Electrophotography has been broadening its application in the field of copying machines, laser beam printers, etc. because of the advantages of high speed and high image quality.
Photoreceptors conventionally widespread in electrophotography are those comprising inorganic photoconductive materials, such as selenium, selenium-tellurium alloys, selenium-arsenic alloys, and cadmium sulfide.
Organic photoreceptors comprising organic photoconductive materials have also been studied with attention being paid on their merits over inorganic photoreceptors, such as cheapness, productivity, and ease of disposal. In particular, organic photoreceptors of separate function type having a laminate structure composed of a charge generating layer which functions to generate charge on exposure to light and a charge transporting layer which functions to transport the generated charge are excellent in electrophotographic characteristics, such as sensitivity, charging properties, and stability of these properties on repeated use. Various proposals on this type of photoreceptors have been made to date, and some of them have been put to practical use.
While organic laminate type photoreceptors with sufficient performance in terms of the above-mentioned electrophotographic characteristics have been developed, there still remains an unsolved problem of durability against outer force in nature of the organic materials used. That is, being made of an organic material, a photosensitive layer easily undergoes wear or scratches on contact with a toner, a developer, a transfer medium (e.g., paper), a cleaning member, and the like and tends to cause image defects due to a toner filming phenomenon, adhesion of foreign substances, etc. Besides, low-resistant substances, such as corona discharge-induced ozone and nitrogen oxides, and paper dust from copying paper are liable to adhere and be deposited on the surface of the photoreceptor, which leads to image running under a high humidity condition. The working life of an organic photoreceptor has been considerably limited by these phenomena.

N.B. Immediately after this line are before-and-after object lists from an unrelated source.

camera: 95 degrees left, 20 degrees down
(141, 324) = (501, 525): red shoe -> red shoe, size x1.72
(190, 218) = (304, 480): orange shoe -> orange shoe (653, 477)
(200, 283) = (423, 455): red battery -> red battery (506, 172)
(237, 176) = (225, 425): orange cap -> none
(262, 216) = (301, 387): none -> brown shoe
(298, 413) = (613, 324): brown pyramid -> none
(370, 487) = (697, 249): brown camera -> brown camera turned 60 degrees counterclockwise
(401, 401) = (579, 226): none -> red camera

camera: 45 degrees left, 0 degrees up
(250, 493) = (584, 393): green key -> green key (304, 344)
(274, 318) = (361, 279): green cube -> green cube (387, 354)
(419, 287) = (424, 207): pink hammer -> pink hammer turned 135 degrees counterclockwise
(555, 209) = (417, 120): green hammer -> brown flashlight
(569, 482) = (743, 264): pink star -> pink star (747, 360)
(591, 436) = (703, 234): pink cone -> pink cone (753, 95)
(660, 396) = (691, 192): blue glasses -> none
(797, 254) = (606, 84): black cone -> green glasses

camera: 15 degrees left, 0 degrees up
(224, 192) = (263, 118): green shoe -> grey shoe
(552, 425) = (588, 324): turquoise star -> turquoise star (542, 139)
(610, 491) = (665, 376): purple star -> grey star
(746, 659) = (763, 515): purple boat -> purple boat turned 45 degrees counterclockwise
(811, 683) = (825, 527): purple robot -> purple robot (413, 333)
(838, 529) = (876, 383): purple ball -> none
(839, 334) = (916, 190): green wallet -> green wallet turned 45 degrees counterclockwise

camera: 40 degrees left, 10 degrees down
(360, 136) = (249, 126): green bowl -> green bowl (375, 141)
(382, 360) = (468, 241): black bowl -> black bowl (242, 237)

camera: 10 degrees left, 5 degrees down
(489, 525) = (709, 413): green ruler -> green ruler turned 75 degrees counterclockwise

On the other hand, with the recent advancement in color image formation and high-speed recording with copying machines and color printers, the process involved has been getting more complicated, and the stress imposed on a photoreceptor has been increasing. From this viewpoint, the demand for improved durability of an electrophotographic photoreceptor has been increasing.
A number of measures have ever been proposed to improve durability of an electrophotographic photoreceptor. For example, polymethyl methacrylate resins, polyester resins, polycarbonate resins, etc. have been suggested as a binder resin for the surface layer of a photoreceptor (see JP-A-60-172044, JP-A-62-247374, JP-A-63-148263, and JP-A-2-254464; the term "JP-A" as used herein means an "unexamined published Japanese patent application").
Use of these known binder resins somewhat achieved improvement on durability, but the state-of-the-art photoreceptors are still unsatisfactory. That is, the coating film comprising the known binder resins does not always have sufficient mechanical strength and, when repeatedly used in a copying machine for a long time, it reduces its thickness due to abrasion and thereby reduces its sensitivity. It follows that fog develops or the charging potential decreases to reduce the image density. Further, the scratch made on the surface of a photosensitive layer or a foreign substance adhered thereto due to toner filming, etc. causes image defects.
Where a photosensitive layer has a charge transporting layer comprising a charge transporting material and a binder resin, compatibility between the binder resin and the charge transporting material is of importance. If the compatibility is poor, it is known that the charge transporting material crystallizes to give serious influences on electric characteristics and image characteristics. Therefore, binder resins to be used in a charge transporting layer must have excellent compatibility to a charge transporting material used in combination.